## [Text excerpt]
════════════════
Case Law Details

Case Name : Zee Entertainment Enterprises Ltd. Vs ITO (ITAT Mumbai)
Appeal Number : ITA No. 4652/Mum/2016
Date of Judgement/Order : 06/11/2018
Related Assessment Year : 2013-14
Courts : All ITAT (6387) ITAT Mumbai (1910)

Zee Entertainment Enterprises Ltd. Vs ITO (ITAT Mumbai)

It is undisputed that the Hon’ble Delhi High Court has held that the payment is not taxable in the hands of the recipient. Respectfully following the precedent of the Hon’ble Apex Court in the case of E. Technology Centre Pvt. Ltd. (supra), we are of the considered opinion that when this income is not chargeable to tax in the hands of the recipient, no liability is there on the assessee to deduct tax at source. Accordingly, in the background of the aforesaid discussion and precedent, we set aside the orders of the authorities below and decide the issue in favour of the assessee.

FULL TEXT OF THE ITAT JUDGMENT

This appeal by the assessee is directed against the order of the learned Commissioner of Income Tax (Appeals)-58, Mumbai (‘ld.CIT(A) for short) dated 29.03.2016 and pertains to the assessment year (A.Y.) 2013-14.

2. The grounds of appeal read as under:

  1. Transponder Charges

i) The Ld. CIT(A) erred in law and facts in upholding that the payment for use of ‘transponder space’ as Royalty under section 9(1)(vi) and applying provisions of section 195 of the Act treated the assessee in default for u/s 201 (1) of the Act and charged interest on amount u/s 201(1 A). The reasons given by him for doing so are wrong, contrary to the facts of the case and against the provisions of law.

ii) The Ld. CIT(A) erred in law and facts in upholding that the payment for use of transponder space as Royalty under the provisions of section 9(1){vi) of the Act as well as Article 12 of the India US DTAA without considering the fact that Zee Entertainment Enterprises Ltd. the assessee has claimed benefit of DTAA of section 90(2) of the Act and there is no change in the DTAA with USA. The reasons given by him for doing so are wrong, contrary to the facts of the case and against the provisions of law.
════════════════
## [Dataset excerpts]

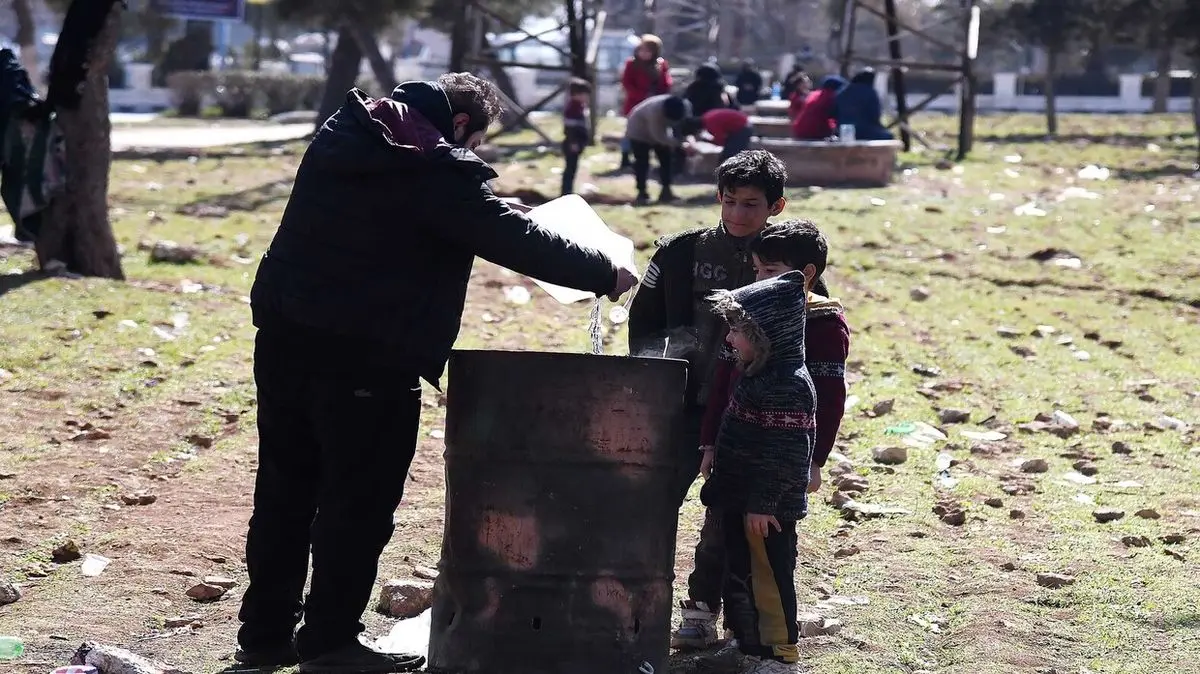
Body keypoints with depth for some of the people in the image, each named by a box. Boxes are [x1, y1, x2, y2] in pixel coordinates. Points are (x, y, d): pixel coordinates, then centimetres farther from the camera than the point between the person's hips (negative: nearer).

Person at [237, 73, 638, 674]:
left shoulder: (340, 134, 11)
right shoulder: (442, 172, -13)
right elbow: (519, 240, -11)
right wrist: (607, 275, 1)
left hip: (285, 336, 8)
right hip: (368, 359, -8)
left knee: (285, 490, 15)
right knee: (360, 501, 3)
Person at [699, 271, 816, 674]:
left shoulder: (788, 387, -22)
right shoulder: (759, 376, 10)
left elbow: (784, 453, -24)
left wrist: (763, 503, -22)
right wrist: (720, 485, 23)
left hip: (767, 508, -10)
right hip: (742, 499, 10)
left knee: (769, 576, 0)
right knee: (741, 573, 17)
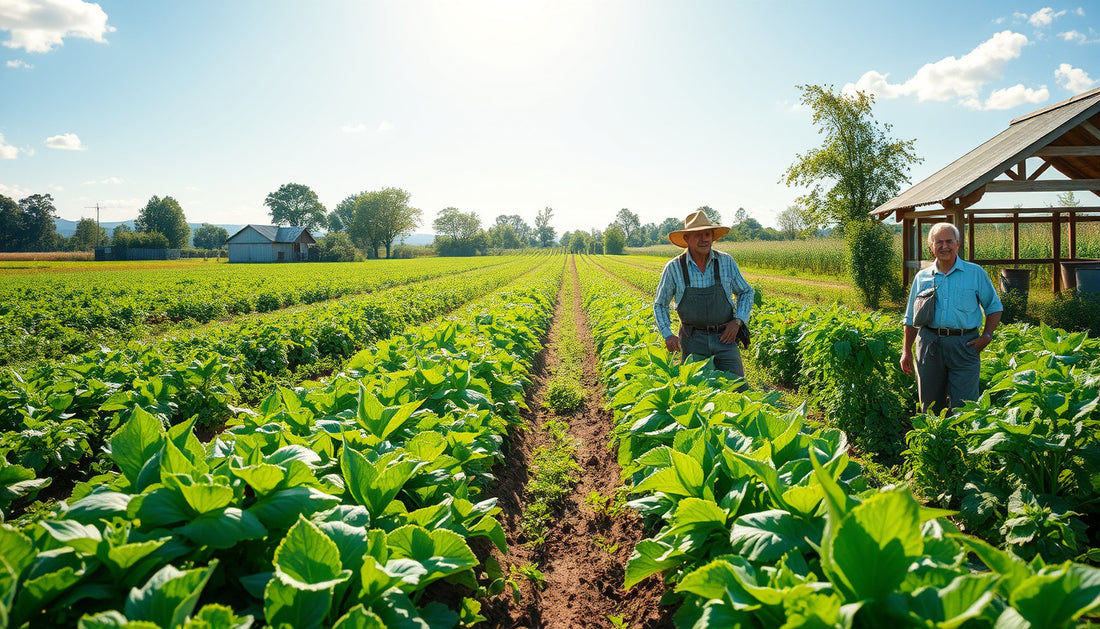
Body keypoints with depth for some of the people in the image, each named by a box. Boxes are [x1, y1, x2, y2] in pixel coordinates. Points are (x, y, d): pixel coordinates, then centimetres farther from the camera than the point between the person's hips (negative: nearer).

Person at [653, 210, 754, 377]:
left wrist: (738, 321, -3)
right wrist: (667, 335, -6)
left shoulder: (726, 261, 0)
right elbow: (660, 304, 8)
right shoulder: (674, 268, -4)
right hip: (693, 340, -1)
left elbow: (746, 292, 13)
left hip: (724, 337, 1)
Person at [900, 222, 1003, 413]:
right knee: (931, 405, 7)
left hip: (964, 345, -2)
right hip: (930, 345, 2)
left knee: (962, 408, -6)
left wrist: (986, 336, -3)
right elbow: (911, 318, 17)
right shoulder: (922, 277, 12)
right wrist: (906, 351, 11)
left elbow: (994, 308, 12)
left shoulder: (975, 273, 8)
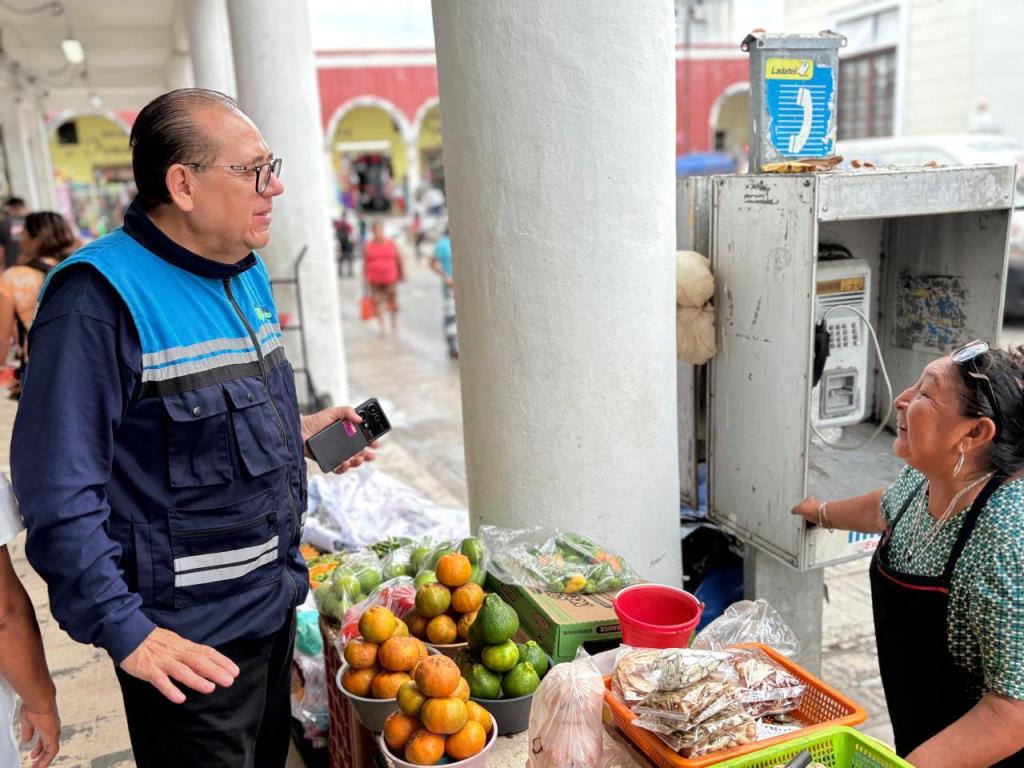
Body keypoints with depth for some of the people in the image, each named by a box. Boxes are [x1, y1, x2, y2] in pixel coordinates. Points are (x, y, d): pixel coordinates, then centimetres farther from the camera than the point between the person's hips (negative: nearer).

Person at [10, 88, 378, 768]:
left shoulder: (247, 276, 6)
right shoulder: (99, 297, -22)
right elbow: (61, 494, -23)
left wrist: (297, 433, 5)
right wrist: (124, 631, -24)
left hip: (275, 603, 8)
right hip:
════════════════
## [Assigned task 1]
Which assessment year does the appeal in the tax ruling text concern?
## [Assigned task 2]
Output the part of the tax ruling text starting at "It is undisputed" and ending at "of the assessee.".

## [Answer section 1]
2013-14

## [Answer section 2]
It is undisputed that the Hon’ble Delhi High Court has held that the payment is not taxable in the hands of the recipient. Respectfully following the precedent of the Hon’ble Apex Court in the case of E. Technology Centre Pvt. Ltd. (supra), we are of the considered opinion that when this income is not chargeable to tax in the hands of the recipient, no liability is there on the assessee to deduct tax at source. Accordingly, in the background of the aforesaid discussion and precedent, we set aside the orders of the authorities below and decide the issue in favour of the assessee.